ЧТО ТРЕБУЕТСЯ
Напишите продолжение дневниковых заметок о писателях, начав сразу после последней приведённой записи.

СТАТЬЯ
--------

Волга ХХI век. Публикация 5

CВОЯ ПРАВДА
Дневниковые заметки. 2014–2015
(Журнал "Волга — ХХI век", № 3-4/2020)

*
Чутко как идёт Толстой, нигде не сбивается на мелочи. На то, что слишком отдалено от души человека. Что для неё ничтожно и пусто.

*
Ужасающая ситуация для Гоголя: ни за что и никогда не смог бы передать то же содержание, но на украинском языке. И речь не о возможностях этого языка, потенциально они огромны, а об узости его бытования и невольном в этой связи упадке.

*
– Цветаева – это Маяковский, только очень женского рода. Женского до истеричности, как едко подметил когда-то Кузнецов.

*
Преувеличенность жизни в смертный час.
Множество у Цветаевой таких посылов, импульсов, от которых вздрагиваешь, от которых многое переворачивается. Но хватает и проходной,
хоть и темпераментной описательности. Выговориться даже гениальной женщине – это не значит написать ёмкое, классически грандиозное и законченное произведение.

*
Бунин писал о людях другой культуры. Даже для нашего поколения она выглядит как архаизм. А что будет завтра, если уже сегодняшние молодые писатели оторвались от неё напрочь. И не по внутреннему убеждению, а по внешнему принуждению: такова конъюнктура на рынке литературного труда, что Бунина – за борт. Причём конъюнктура, регулируемая как раз держателями этого рынка. Здесь ведь так же, как и с морковкой: вчера она
стоила три гривны, сегодня – восемнадцать. И попробуй доищись правды, почему оно так. Созвонились пацаны, стакнулись братцы-кролики – и решили: быть по сему.

--------

ИЗВЛЕЧЁННЫЕ ДАННЫЕ
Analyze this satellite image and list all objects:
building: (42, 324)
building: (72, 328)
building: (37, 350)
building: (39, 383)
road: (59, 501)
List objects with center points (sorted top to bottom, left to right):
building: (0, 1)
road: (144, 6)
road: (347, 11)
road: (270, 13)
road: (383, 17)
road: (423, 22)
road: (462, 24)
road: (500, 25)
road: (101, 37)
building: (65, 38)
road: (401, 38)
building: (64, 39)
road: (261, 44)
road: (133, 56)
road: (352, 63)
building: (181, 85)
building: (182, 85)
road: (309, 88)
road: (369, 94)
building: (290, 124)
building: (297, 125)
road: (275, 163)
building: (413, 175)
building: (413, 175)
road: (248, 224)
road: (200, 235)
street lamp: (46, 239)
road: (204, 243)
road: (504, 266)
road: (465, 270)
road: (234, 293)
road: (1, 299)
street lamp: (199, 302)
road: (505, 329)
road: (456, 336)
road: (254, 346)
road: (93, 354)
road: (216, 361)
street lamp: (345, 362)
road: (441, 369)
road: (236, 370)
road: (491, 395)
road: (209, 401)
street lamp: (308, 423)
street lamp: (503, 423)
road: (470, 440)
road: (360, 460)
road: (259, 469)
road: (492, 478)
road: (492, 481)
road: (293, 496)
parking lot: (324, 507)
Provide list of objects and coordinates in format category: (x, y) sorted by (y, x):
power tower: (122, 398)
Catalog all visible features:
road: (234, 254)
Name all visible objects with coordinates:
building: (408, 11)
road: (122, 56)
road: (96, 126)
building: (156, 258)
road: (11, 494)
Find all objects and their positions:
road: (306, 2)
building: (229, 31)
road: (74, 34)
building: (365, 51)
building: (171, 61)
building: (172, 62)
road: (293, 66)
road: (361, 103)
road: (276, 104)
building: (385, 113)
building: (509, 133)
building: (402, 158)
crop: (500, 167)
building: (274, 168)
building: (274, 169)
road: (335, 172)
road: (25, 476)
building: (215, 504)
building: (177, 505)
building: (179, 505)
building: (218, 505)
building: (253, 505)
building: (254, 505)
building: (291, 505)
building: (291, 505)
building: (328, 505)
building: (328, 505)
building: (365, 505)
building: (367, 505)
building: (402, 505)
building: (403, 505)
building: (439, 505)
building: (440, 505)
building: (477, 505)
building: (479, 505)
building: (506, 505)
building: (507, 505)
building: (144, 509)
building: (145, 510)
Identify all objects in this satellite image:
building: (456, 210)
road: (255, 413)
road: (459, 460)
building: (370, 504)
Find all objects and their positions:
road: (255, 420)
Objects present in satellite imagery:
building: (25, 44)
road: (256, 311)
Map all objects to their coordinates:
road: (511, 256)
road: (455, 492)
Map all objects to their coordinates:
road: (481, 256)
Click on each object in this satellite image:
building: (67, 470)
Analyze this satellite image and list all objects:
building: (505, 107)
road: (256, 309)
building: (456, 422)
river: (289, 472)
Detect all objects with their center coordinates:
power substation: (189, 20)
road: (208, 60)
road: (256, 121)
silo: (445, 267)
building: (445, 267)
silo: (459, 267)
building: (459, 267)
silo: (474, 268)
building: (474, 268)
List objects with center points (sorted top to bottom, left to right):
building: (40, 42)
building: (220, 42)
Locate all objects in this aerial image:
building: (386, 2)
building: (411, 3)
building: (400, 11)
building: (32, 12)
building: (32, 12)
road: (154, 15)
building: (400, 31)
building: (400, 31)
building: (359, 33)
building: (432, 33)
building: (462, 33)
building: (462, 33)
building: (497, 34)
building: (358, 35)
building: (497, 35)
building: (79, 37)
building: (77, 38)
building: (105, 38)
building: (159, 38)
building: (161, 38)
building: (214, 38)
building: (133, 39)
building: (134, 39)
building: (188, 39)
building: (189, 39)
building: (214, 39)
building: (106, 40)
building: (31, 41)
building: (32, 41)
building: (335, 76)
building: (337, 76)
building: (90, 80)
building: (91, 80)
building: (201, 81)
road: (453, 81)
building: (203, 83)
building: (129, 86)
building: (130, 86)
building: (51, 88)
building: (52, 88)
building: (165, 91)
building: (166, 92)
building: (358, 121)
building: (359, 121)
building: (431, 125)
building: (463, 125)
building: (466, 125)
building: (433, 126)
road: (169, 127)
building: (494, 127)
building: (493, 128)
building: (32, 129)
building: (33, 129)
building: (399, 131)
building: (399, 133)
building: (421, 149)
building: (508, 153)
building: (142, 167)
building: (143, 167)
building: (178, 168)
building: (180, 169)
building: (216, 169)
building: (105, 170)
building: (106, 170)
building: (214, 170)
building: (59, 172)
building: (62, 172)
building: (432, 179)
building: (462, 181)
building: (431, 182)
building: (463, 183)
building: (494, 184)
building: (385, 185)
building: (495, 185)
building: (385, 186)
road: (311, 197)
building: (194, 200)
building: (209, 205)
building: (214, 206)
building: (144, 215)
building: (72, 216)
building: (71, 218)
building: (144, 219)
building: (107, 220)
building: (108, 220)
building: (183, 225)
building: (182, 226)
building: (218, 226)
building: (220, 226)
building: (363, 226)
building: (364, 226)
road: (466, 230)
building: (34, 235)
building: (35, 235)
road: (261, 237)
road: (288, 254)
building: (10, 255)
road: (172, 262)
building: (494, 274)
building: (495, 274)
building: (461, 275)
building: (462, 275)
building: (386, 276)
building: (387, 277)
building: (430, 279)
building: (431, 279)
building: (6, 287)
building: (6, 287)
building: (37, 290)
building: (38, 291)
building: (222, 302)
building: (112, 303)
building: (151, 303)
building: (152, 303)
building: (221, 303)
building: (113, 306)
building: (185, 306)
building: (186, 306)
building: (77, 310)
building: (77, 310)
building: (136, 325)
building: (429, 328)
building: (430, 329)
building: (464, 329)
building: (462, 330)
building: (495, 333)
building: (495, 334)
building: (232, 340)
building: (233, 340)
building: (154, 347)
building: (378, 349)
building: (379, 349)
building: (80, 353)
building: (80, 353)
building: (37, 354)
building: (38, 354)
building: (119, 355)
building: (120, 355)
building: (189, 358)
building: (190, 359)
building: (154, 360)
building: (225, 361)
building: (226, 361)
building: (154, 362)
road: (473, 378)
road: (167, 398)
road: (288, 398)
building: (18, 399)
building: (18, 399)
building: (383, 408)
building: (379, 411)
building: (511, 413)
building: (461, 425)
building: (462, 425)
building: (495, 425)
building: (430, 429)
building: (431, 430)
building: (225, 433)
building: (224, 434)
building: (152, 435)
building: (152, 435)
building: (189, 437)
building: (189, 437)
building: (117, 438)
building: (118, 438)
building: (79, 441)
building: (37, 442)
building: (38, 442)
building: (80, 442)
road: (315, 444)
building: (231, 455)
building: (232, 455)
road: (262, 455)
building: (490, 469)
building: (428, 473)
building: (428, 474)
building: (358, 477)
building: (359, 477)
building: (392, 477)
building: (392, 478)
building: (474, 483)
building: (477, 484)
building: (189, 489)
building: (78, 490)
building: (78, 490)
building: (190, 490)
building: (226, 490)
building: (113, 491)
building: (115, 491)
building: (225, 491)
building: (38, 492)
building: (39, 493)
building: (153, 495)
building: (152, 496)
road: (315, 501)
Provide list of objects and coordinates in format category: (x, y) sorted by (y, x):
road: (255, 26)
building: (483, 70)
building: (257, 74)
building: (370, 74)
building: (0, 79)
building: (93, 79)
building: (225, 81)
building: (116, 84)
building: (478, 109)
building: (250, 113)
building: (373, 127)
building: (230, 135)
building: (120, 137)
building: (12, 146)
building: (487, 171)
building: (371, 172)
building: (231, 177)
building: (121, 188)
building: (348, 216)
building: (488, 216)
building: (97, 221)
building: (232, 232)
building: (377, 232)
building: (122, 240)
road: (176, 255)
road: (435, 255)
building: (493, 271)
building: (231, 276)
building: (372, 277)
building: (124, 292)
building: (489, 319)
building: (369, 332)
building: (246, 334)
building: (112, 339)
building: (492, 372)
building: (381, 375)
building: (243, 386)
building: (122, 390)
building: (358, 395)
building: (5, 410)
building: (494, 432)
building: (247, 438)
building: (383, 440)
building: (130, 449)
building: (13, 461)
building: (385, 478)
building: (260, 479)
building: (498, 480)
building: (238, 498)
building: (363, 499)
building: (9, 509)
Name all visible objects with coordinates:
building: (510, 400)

--------

ОТВЕТ НА ЗАДАНИЕ
*
Не надо простоты и ясности, а главное – включённости во внешние, общественные события и настроения. Только герметичный, закупоренный
личный мир.
Прежде всего такие «произведения» возводятся штатными обозревателями в ранг лучших на либеральных сайтах. В крепкую узду взят Пегас, музы танцуют на панели.

*
Витринные писатели. Предназначенные прежде всего для западного потребителя. Ну и для своих шопоголиков.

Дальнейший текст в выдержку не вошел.